In the laboratory, Protamine sulfate has been used for the precipitation of nucleic acids from extracts of beef liver in the purification of glutamate dehydrogenase. After measuring the protein content, Protamine sulfate solution (20 mg/mL) at pH 7.0 was added to the partially purified enzyme solution to a final concentration of 100 mg/g protein. Approximately 60% of the nucleic acids were precipitated and removed by filtration. Subsequent purification of the enzyme by salt precipitation also reduced the nucleic acid content in the finished product. Welch and Scopes have purified yeast phosphofructokinase by adsorption of the enzyme to protamine-nucleic acid precipitates. Precipitation of proteins away from nucleic acids is possible with dextranPolyethylene glycol and high concentration of sodium chloride.
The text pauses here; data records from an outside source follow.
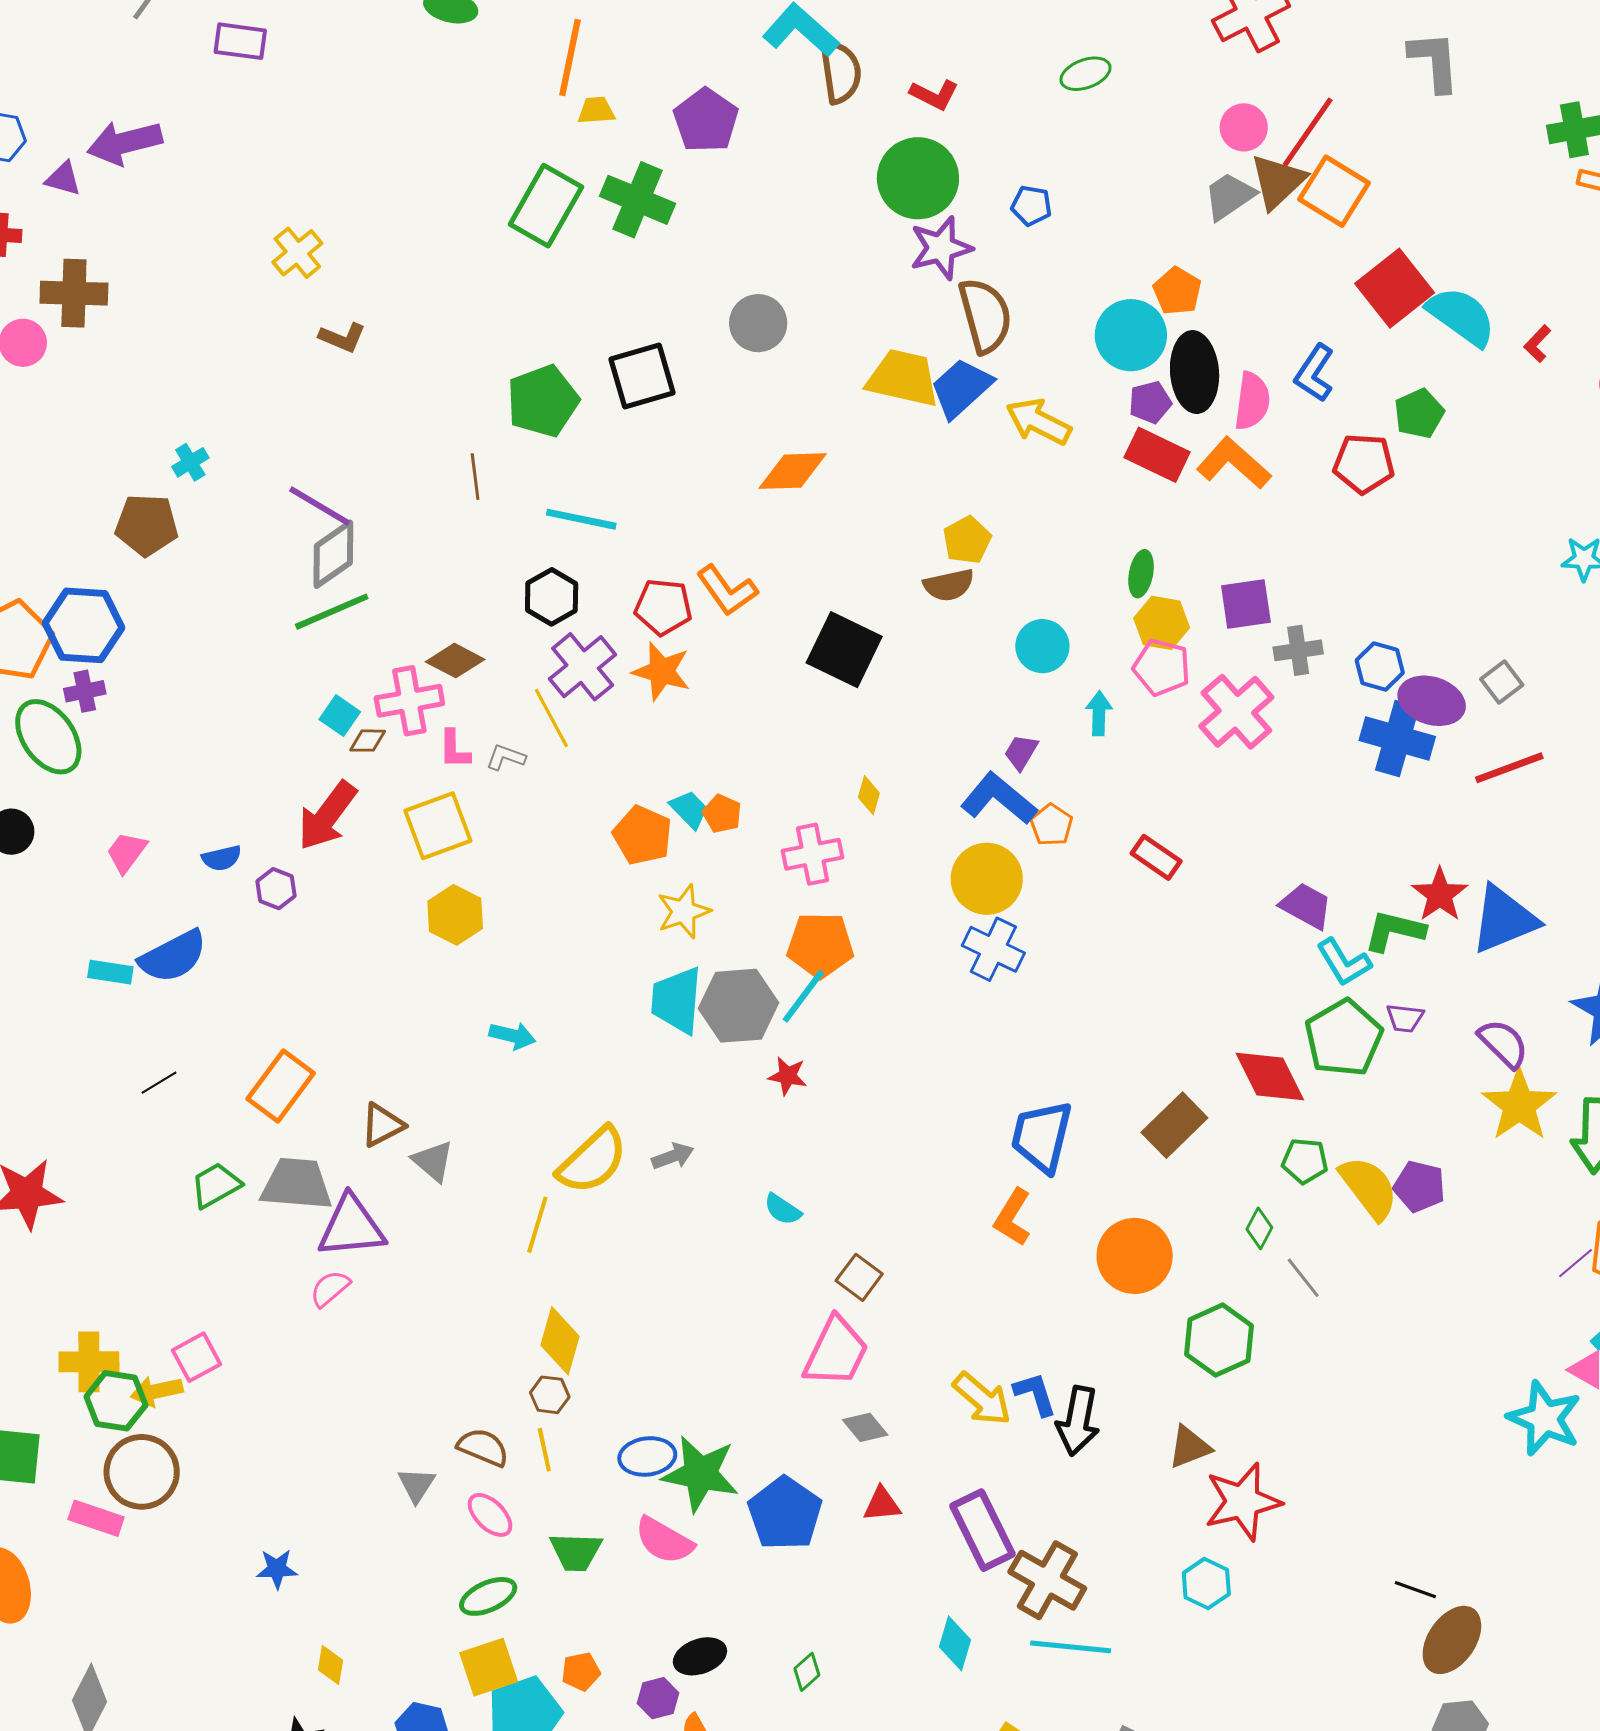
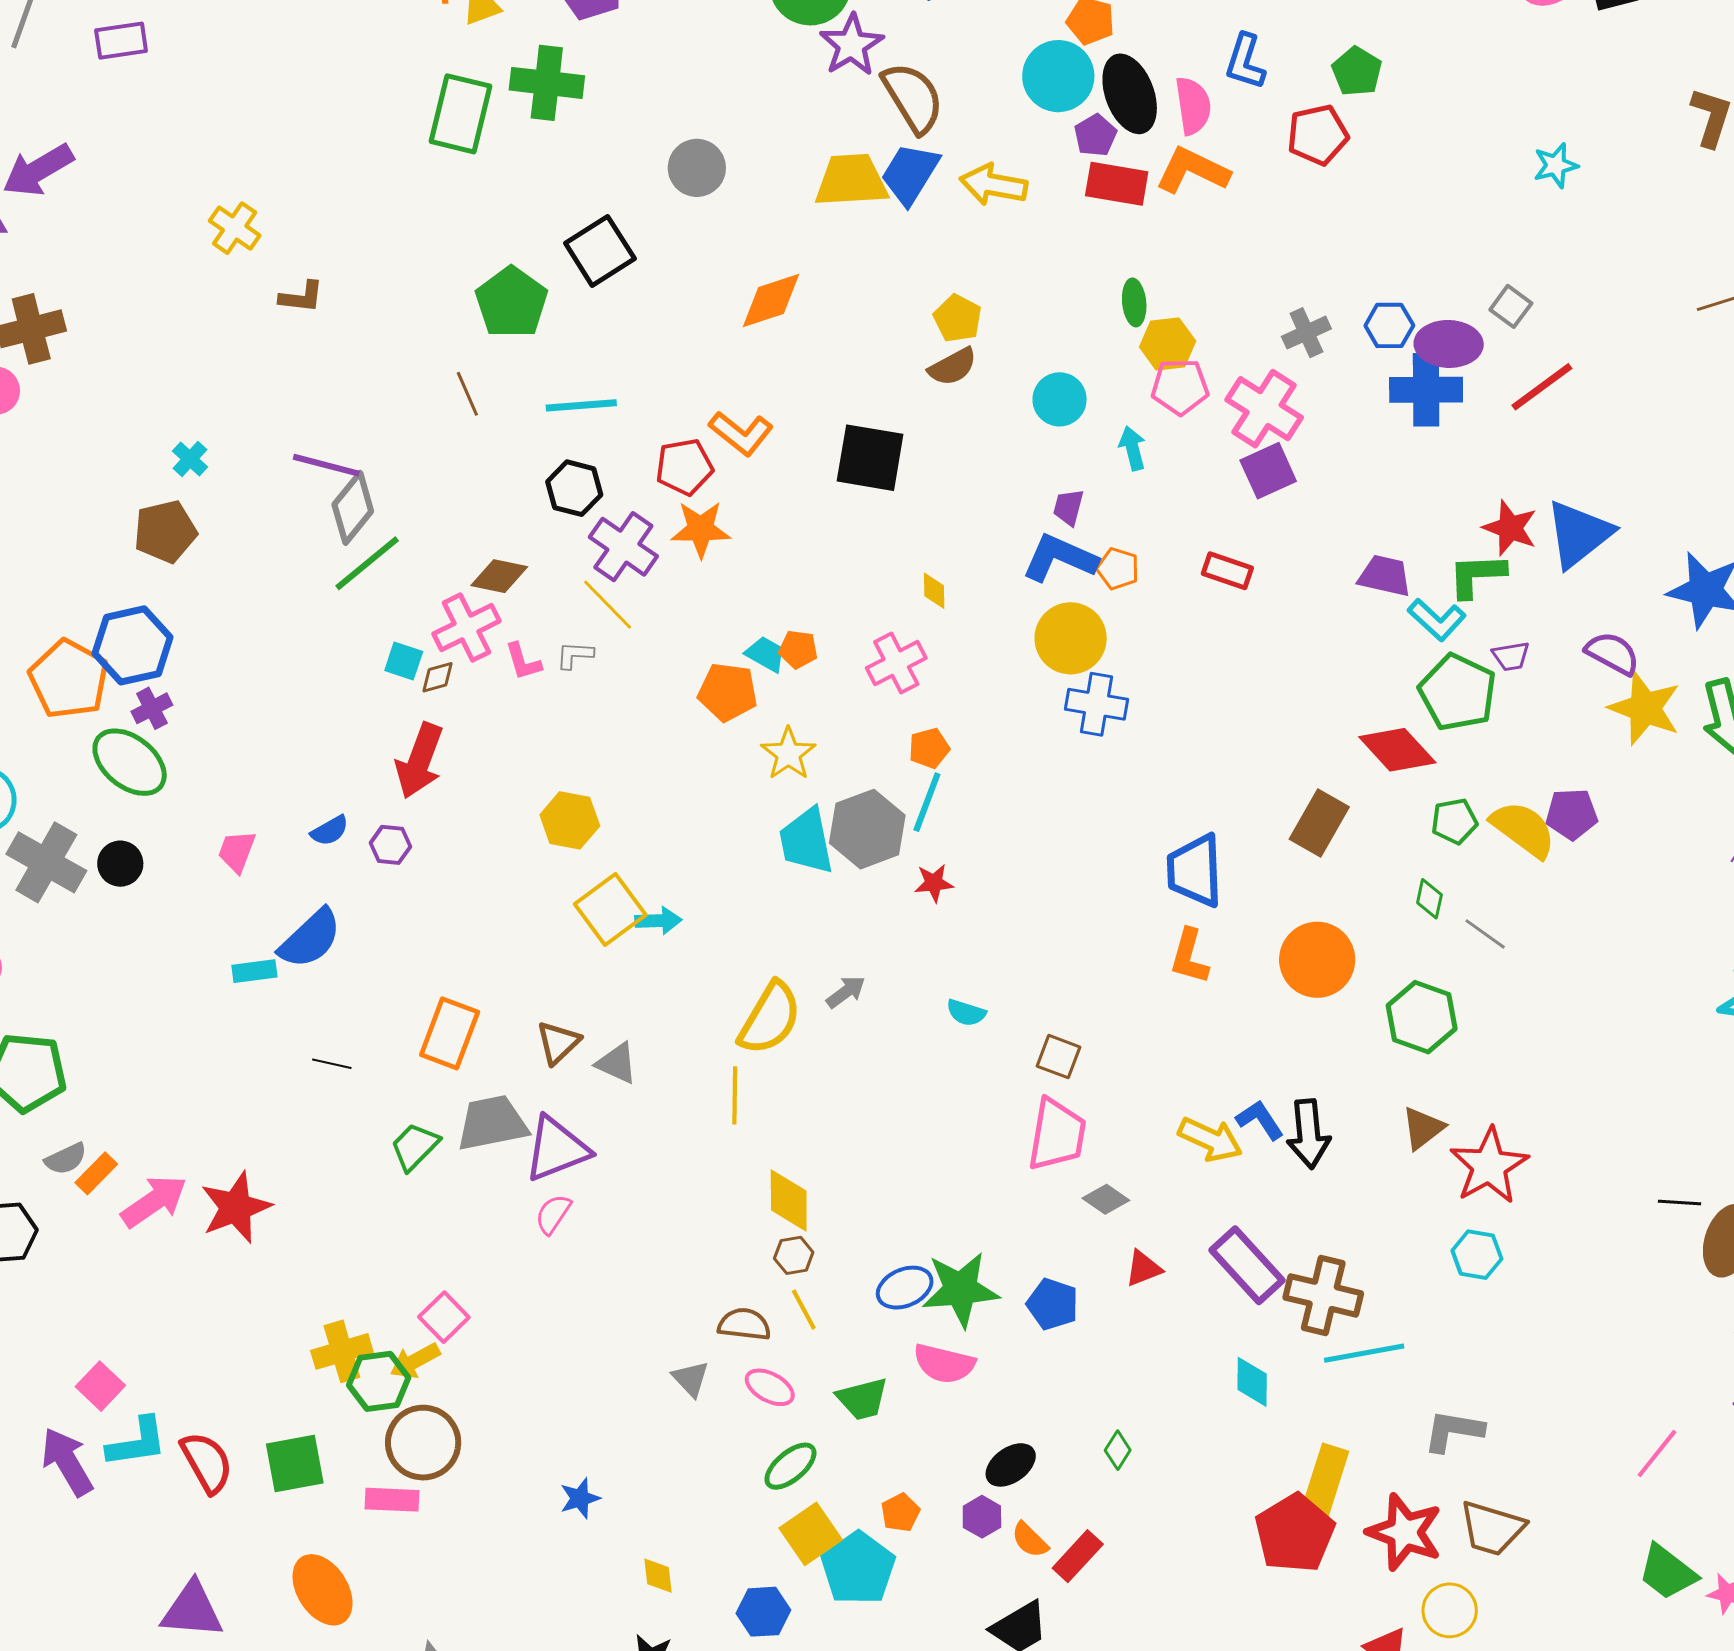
purple square: (1246, 604) -> (1268, 471), moved
yellow square: (438, 826) -> (610, 909), moved
orange pentagon: (820, 945) -> (929, 748), size x0.6
black line: (159, 1083) -> (332, 1064), turned 60
blue pentagon: (785, 1513) -> (1053, 1304), size x0.7

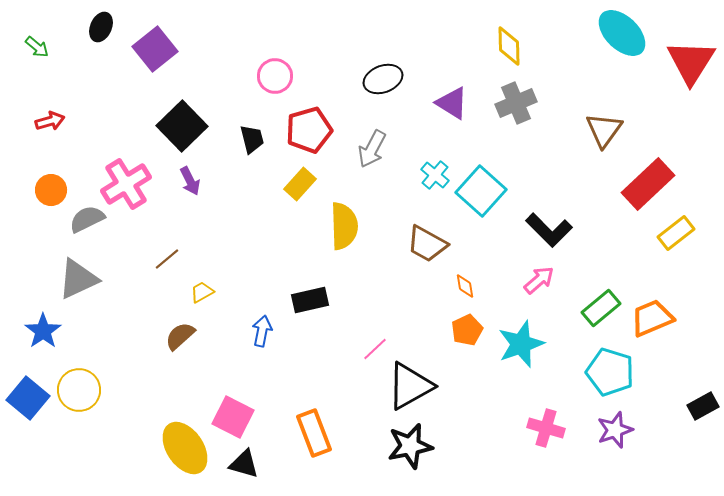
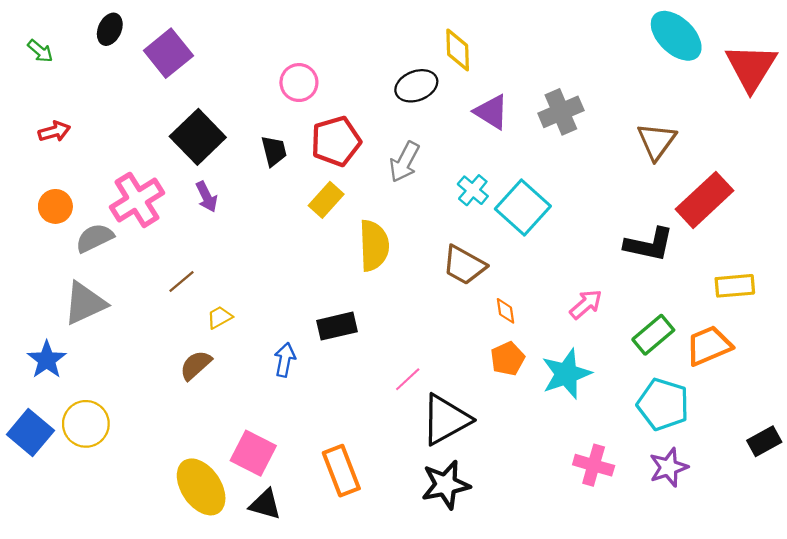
yellow diamond: (509, 46) -> (458, 50), moved
black L-shape: (549, 230) -> (649, 244), moved, turned -33
yellow rectangle: (676, 233) -> (735, 286), moved, turned 33

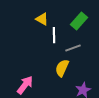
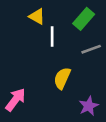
gray line: (73, 48) -> (91, 49), moved

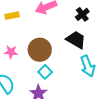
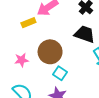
yellow rectangle: (12, 16) -> (28, 23), moved

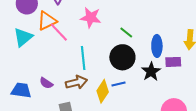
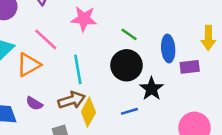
orange triangle: (47, 21) -> (28, 65), moved
black star: (151, 71) -> (152, 89), moved
blue line: (118, 84) -> (129, 111), moved
yellow diamond: (103, 91) -> (88, 112), moved

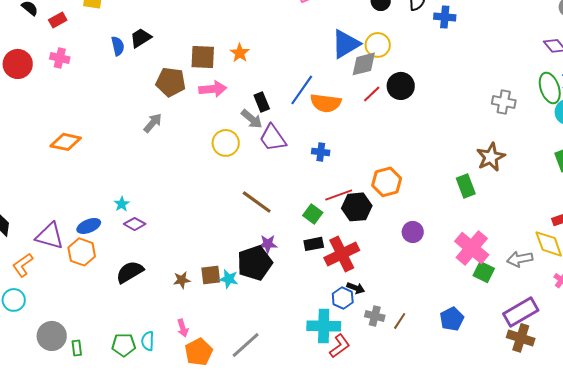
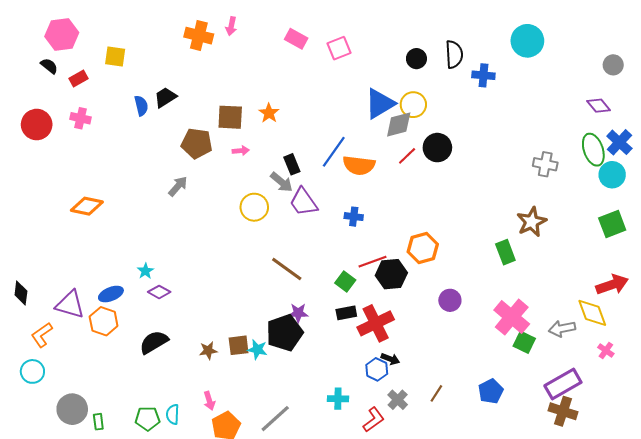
pink arrow: (213, 89) -> (241, 151), size x0.6
gray cross: (375, 316) -> (398, 400), moved, turned 30
cyan cross: (324, 326) -> (338, 399), moved, size x0.6

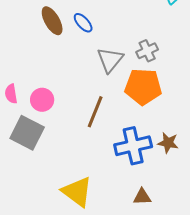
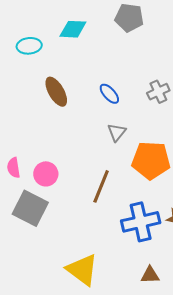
blue ellipse: (83, 23) -> (109, 94), moved
gray cross: (147, 51) -> (158, 92), moved
gray triangle: (110, 60) -> (117, 132), size x0.7

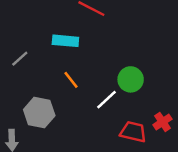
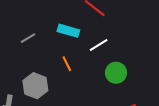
white line: (107, 100) -> (99, 45), moved

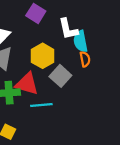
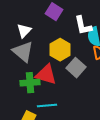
cyan line: (41, 105) -> (47, 106), moved

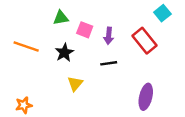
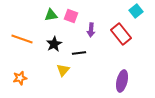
pink square: (85, 30) -> (71, 16), moved
black line: (109, 63) -> (79, 53), moved
orange star: (24, 105) -> (20, 78), moved

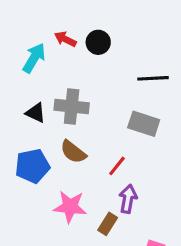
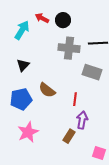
gray cross: (72, 106) -> (69, 48), moved
black triangle: (36, 113) -> (23, 65), turned 48
red line: (117, 166) -> (75, 99), turned -32
pink star: (70, 207) -> (28, 132), moved, turned -30

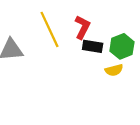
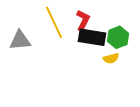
black rectangle: (93, 46) -> (92, 37), size x1.5

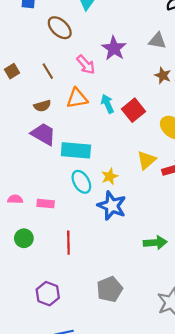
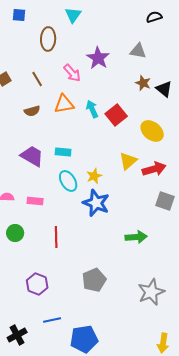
brown ellipse: (60, 28) -> (48, 39), turned 50
purple trapezoid: (43, 134) -> (32, 156), moved
cyan rectangle: (76, 150) -> (63, 152), size x0.6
Other patented substances, which can be used for the precipitation of nucleic acids and some nonactive proteins from microbial enzyme extracts are water-soluble cationic synthetic polymers comprised of cationic monomers such as acrylamide, N-methyl-2aminoethylmethacrylate hydrochloride, 2-hydroxyethyl acrylate, and 2-(N,N, trimethylammonium)-ethyl methacrylate chloride. These synthetic polymers have been found useful in purifying enzyme extracts from a variety of microorganisms. A partial list includes, for example, M. flavins, B. megaterium, P. testeroni, and S. faecalis.